WHAT IS EXPECTED: Whenever the string "地名管理" turns up in a line of the data below, copy that line.

RECORDS TO PROCESS:
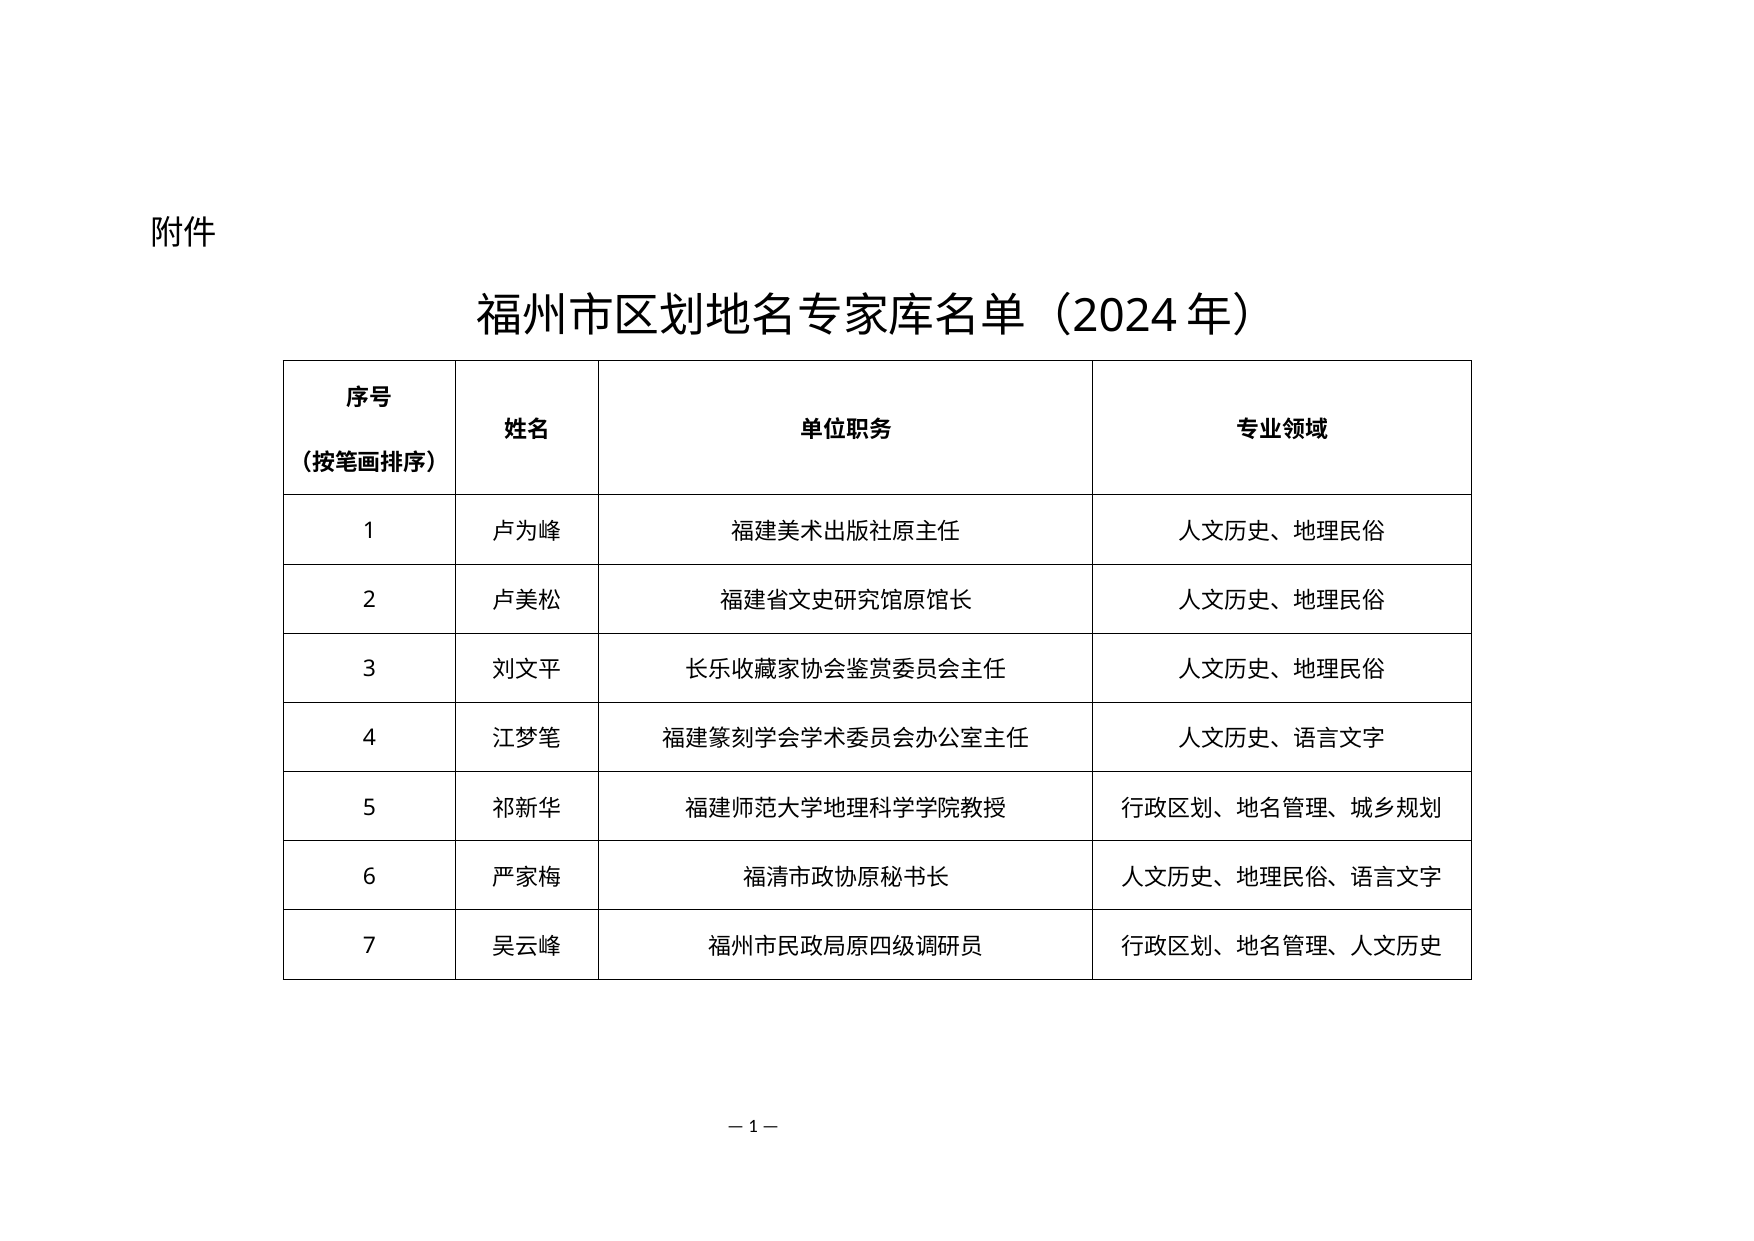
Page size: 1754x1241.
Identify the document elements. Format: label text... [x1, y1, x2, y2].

table_cell 人文历史、地理民俗 [1093, 634, 1471, 702]
text 福州市区划地名专家库名单（2024年） [150, 263, 1604, 360]
table_header 姓名 [456, 361, 598, 494]
table_cell 卢美松 [456, 565, 598, 633]
table_cell 行政区划、地名管理、人文历史 [1093, 910, 1471, 978]
table_header 单位职务 [599, 361, 1092, 494]
table_cell 卢为峰 [456, 495, 598, 563]
table_cell 5 [284, 772, 455, 840]
table_cell 行政区划、地名管理、城乡规划 [1093, 772, 1471, 840]
table_cell 江梦笔 [456, 703, 598, 771]
table_cell 福清市政协原秘书长 [599, 841, 1092, 909]
table_cell 刘文平 [456, 634, 598, 702]
table_cell 3 [284, 634, 455, 702]
table_cell 严家梅 [456, 841, 598, 909]
table_cell 4 [284, 703, 455, 771]
table_cell 7 [284, 910, 455, 978]
table_cell 6 [284, 841, 455, 909]
table_cell 长乐收藏家协会鉴赏委员会主任 [599, 634, 1092, 702]
table_cell 1 [284, 495, 455, 563]
table_cell 人文历史、地理民俗、语言文字 [1093, 841, 1471, 909]
table_header 序号 （按笔画排序） [284, 361, 455, 494]
table_cell 福建篆刻学会学术委员会办公室主任 [599, 703, 1092, 771]
table_cell 人文历史、地理民俗 [1093, 495, 1471, 563]
table_header 专业领域 [1093, 361, 1471, 494]
table_cell 2 [284, 565, 455, 633]
table_cell 福州市民政局原四级调研员 [599, 910, 1092, 978]
table_cell 吴云峰 [456, 910, 598, 978]
table_cell 祁新华 [456, 772, 598, 840]
table_cell 人文历史、地理民俗 [1093, 565, 1471, 633]
table_cell 人文历史、语言文字 [1093, 703, 1471, 771]
table_cell 福建省文史研究馆原馆长 [599, 565, 1092, 633]
table_cell 福建美术出版社原主任 [599, 495, 1092, 563]
text 附件 [150, 198, 1604, 263]
table_cell 福建师范大学地理科学学院教授 [599, 772, 1092, 840]
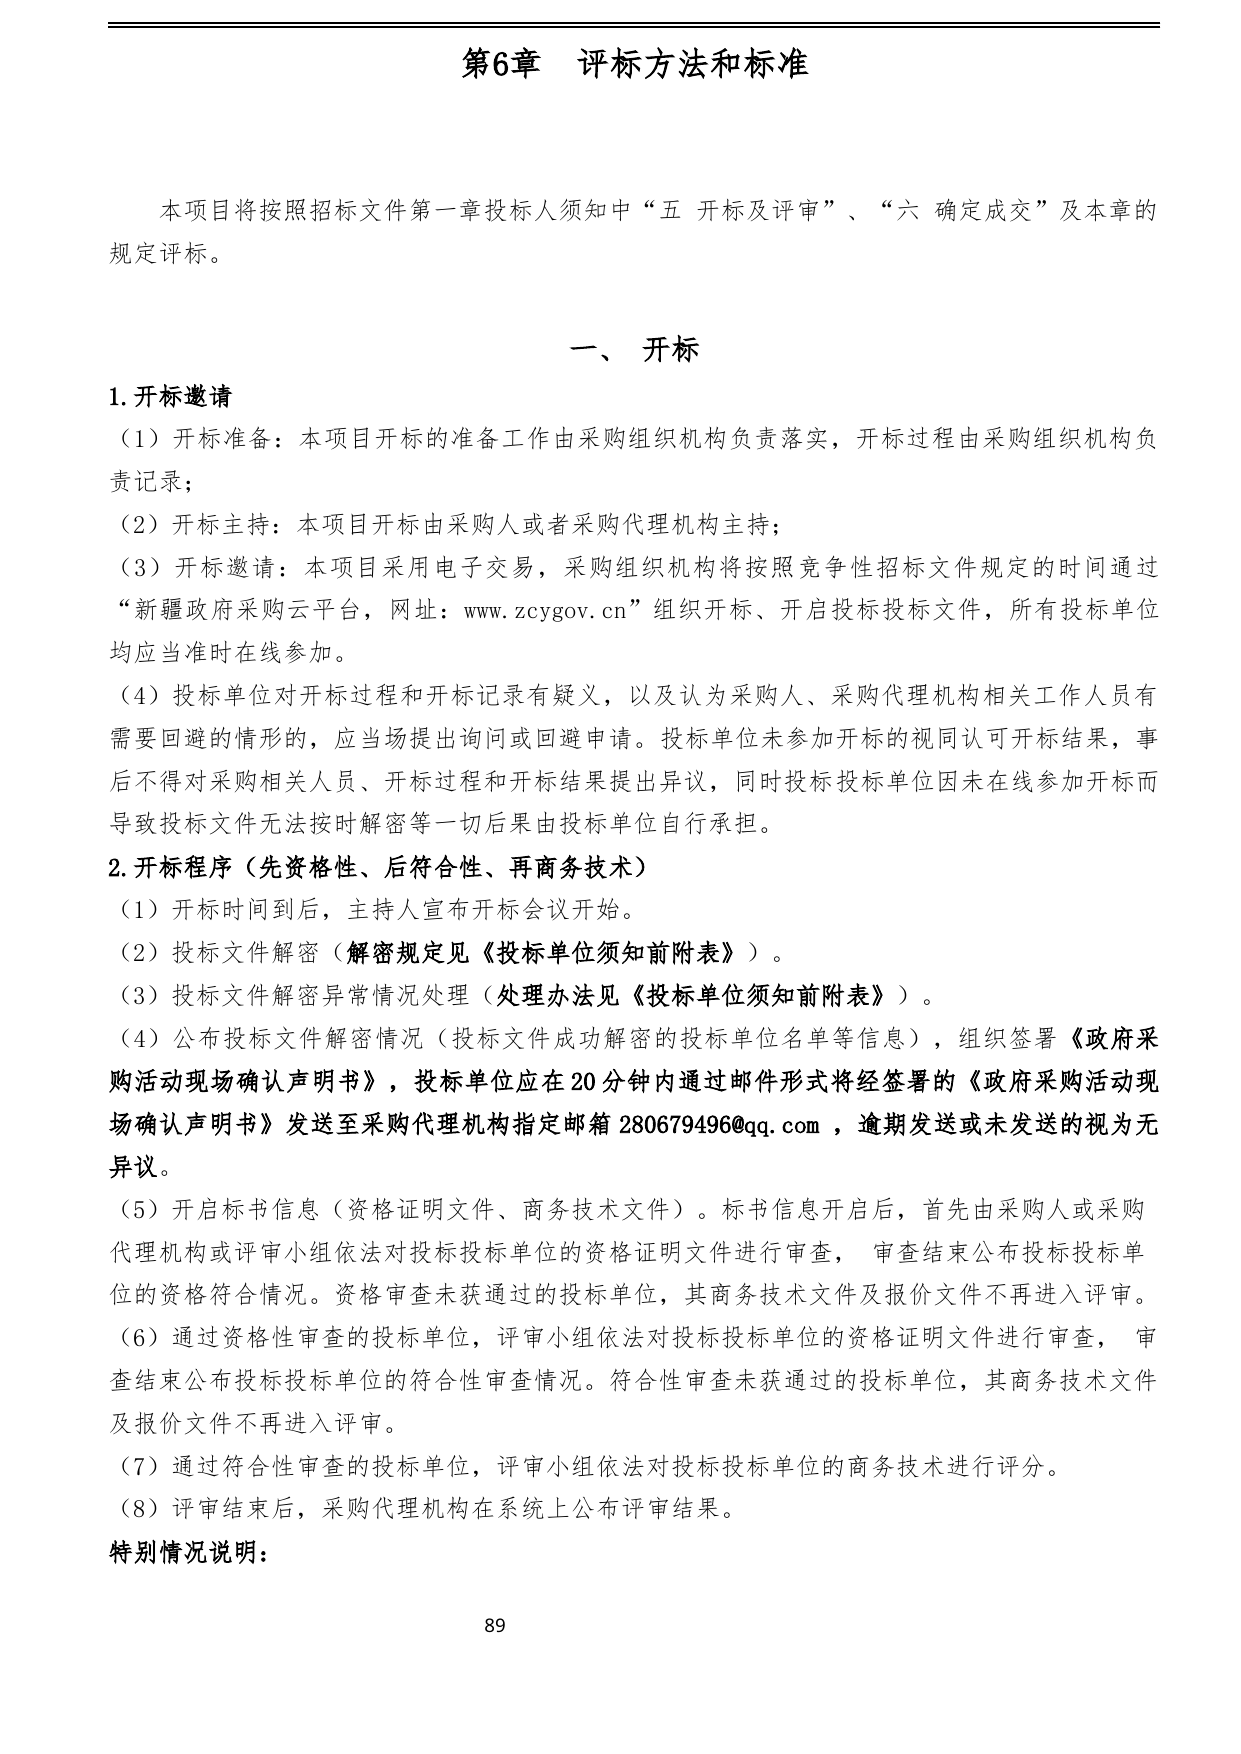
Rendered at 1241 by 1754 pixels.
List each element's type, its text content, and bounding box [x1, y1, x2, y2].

YOUR SOLUTION:
table_cell 行政区划、地名管理、人文历史 [1093, 910, 1471, 978]
table_cell 行政区划、地名管理、城乡规划 [1093, 772, 1471, 840]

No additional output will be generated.